We investigate reentrant topological transitions in a one-dimensional Su--Schrieffer--Heeger chain with power-law quasiperiodically modulated intracell hopping. The modulation is characterized by a positive integer exponent n and a tunable parameter β, which continuously interpolates between the smooth power-law quasiperiodic limit and a sign-function limit that becomes square-wave-like for odd n and uniform for even n. By combining analytical calculations of the zero-mode inverse localization length with numerical evaluations of a real-space topological indicator, we determine the topological phase diagrams in the β 0, β∞, and finite-β regimes.

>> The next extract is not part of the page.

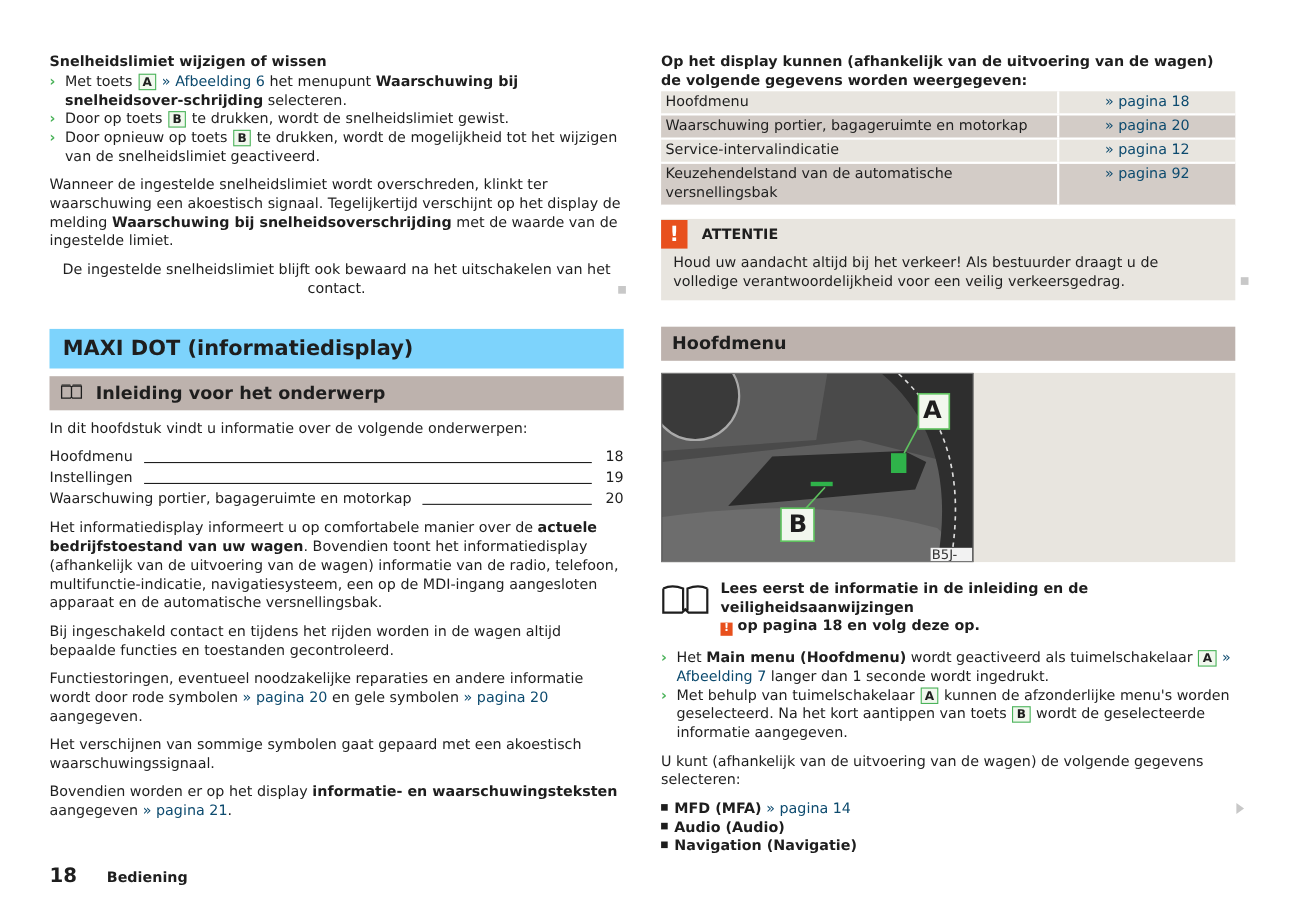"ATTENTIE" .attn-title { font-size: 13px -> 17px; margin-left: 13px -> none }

We show that deterministic quasiperiodic modulation can induce TAI-like reentrant topological phases within finite parameter windows. The formation of these phases depends crucially on the parity of n: for positive modulation strength, odd-power modulations can induce reentrant topology from the clean trivial regime |t1|>1, whereas even-power modulations allow such reentrance only from the negative clean trivial regime t1<-1. Exact analytical expressions for the zero-mode inverse localization length are obtained for n=1,2,3,4, yielding explicit or implicit transition conditions. The finite-β results demonstrate that the parity-dependent structure remains robust throughout the interpolation between the two limiting cases. This parity effect originates from whether the modulation preserves or removes the sign structure of x. We further propose an electrical-circuit implementation and discuss experimentally accessible signatures of the reentrant trivial--topological--trivial transition.